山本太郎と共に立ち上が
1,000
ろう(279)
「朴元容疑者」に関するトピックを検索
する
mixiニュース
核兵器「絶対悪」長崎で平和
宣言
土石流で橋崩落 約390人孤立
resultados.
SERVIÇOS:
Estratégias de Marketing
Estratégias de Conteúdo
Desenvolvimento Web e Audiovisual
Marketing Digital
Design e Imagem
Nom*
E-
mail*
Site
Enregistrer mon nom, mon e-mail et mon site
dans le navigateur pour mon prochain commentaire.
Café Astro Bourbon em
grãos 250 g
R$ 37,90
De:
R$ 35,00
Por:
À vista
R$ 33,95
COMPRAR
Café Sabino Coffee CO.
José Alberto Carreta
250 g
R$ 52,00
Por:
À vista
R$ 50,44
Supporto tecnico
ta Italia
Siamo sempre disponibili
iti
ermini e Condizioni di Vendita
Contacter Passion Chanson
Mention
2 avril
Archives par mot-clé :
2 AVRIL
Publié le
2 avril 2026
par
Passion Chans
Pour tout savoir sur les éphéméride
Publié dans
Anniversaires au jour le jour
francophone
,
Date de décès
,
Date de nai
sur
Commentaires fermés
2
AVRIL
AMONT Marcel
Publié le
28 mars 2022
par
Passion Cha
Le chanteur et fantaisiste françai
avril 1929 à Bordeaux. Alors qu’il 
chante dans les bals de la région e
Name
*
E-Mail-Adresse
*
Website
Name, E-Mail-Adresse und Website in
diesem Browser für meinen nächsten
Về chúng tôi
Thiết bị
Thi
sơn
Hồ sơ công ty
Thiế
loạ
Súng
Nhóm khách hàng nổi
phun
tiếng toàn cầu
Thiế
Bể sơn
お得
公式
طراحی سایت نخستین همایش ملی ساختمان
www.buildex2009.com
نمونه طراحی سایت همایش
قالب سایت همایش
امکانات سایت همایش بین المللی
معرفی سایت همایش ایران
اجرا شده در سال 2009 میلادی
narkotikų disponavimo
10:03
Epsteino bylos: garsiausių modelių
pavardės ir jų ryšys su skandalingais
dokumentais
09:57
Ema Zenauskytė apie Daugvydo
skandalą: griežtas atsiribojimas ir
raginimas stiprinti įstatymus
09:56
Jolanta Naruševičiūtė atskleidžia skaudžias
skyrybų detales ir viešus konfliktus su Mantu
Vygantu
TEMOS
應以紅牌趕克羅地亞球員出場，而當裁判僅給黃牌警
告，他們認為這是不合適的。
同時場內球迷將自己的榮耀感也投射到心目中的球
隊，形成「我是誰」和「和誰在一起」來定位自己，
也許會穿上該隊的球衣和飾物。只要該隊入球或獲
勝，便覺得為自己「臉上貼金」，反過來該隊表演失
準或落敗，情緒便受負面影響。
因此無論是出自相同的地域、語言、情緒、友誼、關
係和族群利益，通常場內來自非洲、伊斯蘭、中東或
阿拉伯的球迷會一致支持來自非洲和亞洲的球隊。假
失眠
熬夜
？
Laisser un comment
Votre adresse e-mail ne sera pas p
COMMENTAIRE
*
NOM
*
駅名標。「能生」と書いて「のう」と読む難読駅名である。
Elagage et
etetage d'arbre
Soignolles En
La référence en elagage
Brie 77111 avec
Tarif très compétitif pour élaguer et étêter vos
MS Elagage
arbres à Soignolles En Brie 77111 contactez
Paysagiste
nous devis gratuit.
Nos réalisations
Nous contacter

...

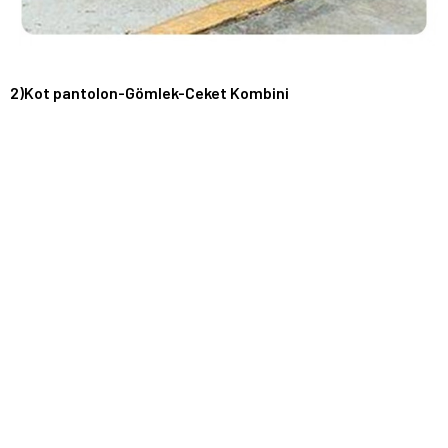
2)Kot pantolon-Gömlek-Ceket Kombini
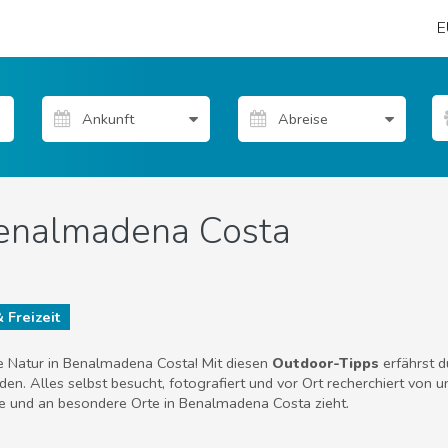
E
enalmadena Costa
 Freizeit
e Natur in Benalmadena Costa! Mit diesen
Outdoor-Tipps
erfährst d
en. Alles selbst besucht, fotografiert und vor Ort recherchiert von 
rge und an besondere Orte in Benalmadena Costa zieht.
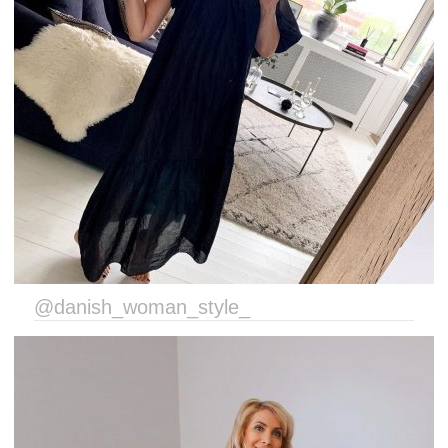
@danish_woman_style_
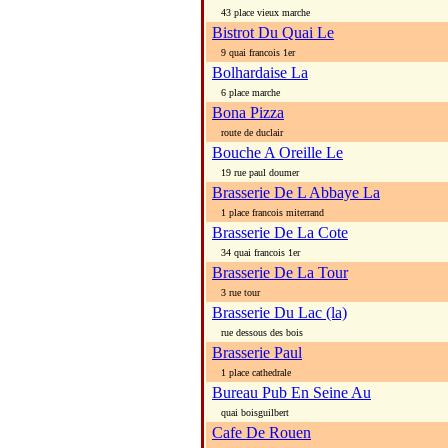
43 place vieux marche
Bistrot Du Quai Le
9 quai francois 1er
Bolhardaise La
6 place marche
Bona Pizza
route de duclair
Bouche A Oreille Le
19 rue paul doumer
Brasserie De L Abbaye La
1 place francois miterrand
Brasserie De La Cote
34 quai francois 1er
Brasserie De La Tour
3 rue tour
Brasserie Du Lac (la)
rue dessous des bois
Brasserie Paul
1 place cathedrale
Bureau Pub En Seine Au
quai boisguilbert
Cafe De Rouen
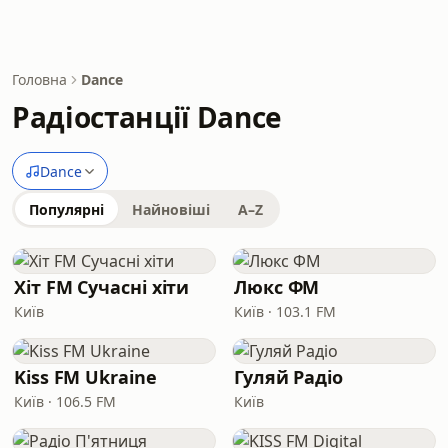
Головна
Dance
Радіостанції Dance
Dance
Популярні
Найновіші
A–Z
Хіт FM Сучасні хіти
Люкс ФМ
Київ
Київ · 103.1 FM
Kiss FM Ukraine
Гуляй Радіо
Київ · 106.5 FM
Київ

#### YOUR GOAL:
Reproduce the records word for word, from the line containing "43 place vieux marche" down to the line containing "quai boisguilbert", both included.

#### EXERCISE RESPONSE:
43 place vieux marche
Bistrot Du Quai Le
9 quai francois 1er
Bolhardaise La
6 place marche
Bona Pizza
route de duclair
Bouche A Oreille Le
19 rue paul doumer
Brasserie De L Abbaye La
1 place francois miterrand
Brasserie De La Cote
34 quai francois 1er
Brasserie De La Tour
3 rue tour
Brasserie Du Lac (la)
rue dessous des bois
Brasserie Paul
1 place cathedrale
Bureau Pub En Seine Au
quai boisguilbert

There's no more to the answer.